Except fro the computer and their instruments that's about as "fancy" as this group gets. They have no aspirations to be a glitzy, faddy, get-in-your-money-and-get-out group. They're around for the long haul.

As Buzby said, "We really believe in what we're doing. This isn't just a get-rich-quick thing."

Three-and-a-half years ago they started playing the cabarets and small clubs in the Philadelphia area. And they wrote and recorded their first independent CD in Kull's studio. It was originally just for friends and locals, but once it got into the hands of independent distributors, the group soon attracted a worldwide audience.

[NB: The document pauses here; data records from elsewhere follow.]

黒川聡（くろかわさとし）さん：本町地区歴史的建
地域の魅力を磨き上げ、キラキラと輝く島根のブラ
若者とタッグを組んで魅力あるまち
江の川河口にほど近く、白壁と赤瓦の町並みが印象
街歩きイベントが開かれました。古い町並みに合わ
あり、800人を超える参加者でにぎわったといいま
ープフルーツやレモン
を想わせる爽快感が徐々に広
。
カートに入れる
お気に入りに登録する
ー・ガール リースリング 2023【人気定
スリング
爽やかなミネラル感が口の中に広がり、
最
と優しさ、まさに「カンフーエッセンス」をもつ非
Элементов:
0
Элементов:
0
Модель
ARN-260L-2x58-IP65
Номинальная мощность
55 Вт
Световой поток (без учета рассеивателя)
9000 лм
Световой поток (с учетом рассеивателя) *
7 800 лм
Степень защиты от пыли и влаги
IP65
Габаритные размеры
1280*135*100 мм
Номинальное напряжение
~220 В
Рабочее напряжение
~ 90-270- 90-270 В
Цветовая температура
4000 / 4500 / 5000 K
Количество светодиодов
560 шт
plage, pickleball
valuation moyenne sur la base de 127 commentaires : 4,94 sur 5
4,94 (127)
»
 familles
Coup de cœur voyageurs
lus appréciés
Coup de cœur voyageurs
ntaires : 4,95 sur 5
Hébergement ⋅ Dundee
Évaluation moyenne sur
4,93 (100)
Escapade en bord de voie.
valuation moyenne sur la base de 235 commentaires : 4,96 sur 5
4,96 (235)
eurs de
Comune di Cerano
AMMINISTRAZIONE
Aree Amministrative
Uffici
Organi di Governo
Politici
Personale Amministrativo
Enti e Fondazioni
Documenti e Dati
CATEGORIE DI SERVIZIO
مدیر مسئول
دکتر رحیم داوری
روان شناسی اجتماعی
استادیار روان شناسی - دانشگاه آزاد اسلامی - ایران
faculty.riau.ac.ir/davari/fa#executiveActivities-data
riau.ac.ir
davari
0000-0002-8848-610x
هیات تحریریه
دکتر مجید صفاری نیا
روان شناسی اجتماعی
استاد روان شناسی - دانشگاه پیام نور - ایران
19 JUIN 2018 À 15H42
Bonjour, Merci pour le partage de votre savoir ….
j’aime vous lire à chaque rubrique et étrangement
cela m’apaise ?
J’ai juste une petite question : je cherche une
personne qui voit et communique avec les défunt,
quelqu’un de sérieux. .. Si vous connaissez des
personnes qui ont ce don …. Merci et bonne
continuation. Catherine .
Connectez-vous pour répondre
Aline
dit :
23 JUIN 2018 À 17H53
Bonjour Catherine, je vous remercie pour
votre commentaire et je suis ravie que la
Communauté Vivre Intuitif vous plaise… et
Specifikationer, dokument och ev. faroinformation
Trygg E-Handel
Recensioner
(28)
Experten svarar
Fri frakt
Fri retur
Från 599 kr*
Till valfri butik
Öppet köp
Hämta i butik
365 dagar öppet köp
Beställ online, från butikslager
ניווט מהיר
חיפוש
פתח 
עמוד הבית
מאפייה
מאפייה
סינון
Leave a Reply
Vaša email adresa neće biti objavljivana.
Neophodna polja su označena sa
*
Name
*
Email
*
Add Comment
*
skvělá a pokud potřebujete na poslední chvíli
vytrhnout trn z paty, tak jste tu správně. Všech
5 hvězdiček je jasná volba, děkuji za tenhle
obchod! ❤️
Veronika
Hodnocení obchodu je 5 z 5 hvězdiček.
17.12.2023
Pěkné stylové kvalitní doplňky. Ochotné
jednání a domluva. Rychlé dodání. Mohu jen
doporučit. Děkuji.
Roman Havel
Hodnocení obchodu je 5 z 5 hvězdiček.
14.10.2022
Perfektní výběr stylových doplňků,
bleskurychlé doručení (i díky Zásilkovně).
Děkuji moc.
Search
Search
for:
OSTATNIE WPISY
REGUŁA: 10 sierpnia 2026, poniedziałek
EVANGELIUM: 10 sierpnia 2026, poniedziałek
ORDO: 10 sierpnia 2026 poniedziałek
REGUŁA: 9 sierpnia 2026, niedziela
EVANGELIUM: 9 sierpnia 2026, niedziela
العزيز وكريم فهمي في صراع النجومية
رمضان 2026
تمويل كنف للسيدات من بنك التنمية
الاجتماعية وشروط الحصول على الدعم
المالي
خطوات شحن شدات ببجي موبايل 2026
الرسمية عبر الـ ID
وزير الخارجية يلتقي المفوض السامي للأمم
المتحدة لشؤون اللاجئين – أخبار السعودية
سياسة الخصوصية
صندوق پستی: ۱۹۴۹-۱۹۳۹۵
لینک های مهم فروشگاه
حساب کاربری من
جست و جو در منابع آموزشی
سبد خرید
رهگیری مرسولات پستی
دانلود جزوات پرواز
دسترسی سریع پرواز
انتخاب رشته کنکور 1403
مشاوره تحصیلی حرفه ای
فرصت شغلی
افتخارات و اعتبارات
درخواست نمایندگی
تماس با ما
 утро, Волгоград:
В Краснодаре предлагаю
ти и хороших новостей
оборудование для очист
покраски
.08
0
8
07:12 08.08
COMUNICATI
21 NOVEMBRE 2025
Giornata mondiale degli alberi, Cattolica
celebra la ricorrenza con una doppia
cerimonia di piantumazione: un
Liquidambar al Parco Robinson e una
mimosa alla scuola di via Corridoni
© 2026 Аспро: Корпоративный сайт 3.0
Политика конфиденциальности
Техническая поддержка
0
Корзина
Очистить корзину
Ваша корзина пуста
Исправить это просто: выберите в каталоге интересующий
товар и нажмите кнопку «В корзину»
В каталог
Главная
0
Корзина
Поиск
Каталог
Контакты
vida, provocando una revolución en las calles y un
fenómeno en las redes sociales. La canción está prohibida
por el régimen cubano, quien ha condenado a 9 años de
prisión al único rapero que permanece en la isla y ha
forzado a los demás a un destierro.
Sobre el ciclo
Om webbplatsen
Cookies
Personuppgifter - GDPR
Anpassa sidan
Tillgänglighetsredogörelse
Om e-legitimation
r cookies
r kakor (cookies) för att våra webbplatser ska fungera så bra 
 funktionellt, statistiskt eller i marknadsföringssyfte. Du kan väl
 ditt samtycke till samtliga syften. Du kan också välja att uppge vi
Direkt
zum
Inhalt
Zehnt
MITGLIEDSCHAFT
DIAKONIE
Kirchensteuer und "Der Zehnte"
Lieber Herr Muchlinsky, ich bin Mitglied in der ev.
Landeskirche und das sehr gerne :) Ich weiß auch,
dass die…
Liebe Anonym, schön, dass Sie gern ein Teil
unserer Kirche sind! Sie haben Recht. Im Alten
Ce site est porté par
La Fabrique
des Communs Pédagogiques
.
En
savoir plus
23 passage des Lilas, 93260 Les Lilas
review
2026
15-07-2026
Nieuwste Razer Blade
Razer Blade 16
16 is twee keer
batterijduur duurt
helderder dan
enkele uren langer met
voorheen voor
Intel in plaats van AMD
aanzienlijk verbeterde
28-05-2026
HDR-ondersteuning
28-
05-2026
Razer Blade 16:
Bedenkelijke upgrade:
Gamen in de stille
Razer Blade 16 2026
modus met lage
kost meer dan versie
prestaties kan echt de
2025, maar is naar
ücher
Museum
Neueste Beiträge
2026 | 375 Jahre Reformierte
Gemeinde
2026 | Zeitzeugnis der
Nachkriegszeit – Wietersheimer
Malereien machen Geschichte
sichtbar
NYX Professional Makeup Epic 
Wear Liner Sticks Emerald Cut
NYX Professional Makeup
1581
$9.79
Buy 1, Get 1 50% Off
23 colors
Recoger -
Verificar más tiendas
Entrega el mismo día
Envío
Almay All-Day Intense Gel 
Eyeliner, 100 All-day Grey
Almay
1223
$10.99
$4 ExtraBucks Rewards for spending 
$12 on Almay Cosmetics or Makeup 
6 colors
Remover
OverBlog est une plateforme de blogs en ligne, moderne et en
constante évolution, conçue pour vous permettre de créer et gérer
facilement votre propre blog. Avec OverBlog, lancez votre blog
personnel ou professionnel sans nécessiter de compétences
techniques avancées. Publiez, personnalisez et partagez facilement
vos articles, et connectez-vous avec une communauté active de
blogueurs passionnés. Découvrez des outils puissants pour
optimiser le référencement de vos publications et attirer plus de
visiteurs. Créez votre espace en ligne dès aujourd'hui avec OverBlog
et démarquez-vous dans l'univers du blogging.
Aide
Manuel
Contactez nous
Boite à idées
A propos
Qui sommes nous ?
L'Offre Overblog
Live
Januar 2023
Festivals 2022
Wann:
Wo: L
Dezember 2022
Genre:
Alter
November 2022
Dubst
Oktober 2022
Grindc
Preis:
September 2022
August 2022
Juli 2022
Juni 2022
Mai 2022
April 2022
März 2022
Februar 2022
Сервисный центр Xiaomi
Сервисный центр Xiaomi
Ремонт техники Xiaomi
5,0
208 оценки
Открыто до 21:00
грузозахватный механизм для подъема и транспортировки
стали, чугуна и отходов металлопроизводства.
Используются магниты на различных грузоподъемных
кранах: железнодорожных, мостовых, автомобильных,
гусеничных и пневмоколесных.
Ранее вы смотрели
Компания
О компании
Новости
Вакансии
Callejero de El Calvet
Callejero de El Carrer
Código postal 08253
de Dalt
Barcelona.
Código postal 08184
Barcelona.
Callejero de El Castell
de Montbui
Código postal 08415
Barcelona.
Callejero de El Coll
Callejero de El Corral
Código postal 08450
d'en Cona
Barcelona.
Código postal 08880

By 1992 they felt they were maxed out in Philadelphia, so they started taking their show upon the road, from Boston to Virginia.

Last November they prodced their second independent CD which also sold out. To date they've sold about 5,000 CDs, all by word of mouth.

It was about then they started to ask themselves, what next?

They decidedc to hire a local promoter, William "Biff" Kennedy, to see if they could attract any major contracts. It was Kennedy who pitched them to Sony. In July, just when the group was again at its wit's end, the vice president of Sony called and six days later appeared at their studio with another exec fom Epic Records. All the way from California.

"They came into the studio," said an incredulous Kull. "This wasn't standard operating procedure."

But then nothing about this band seems to be standard operating procedure.

Though nothing in the music industry is ever guartanteed, it appears that Echolyn is on the cusp of international stardom. And the group is poised to make the most of it. On their own terms.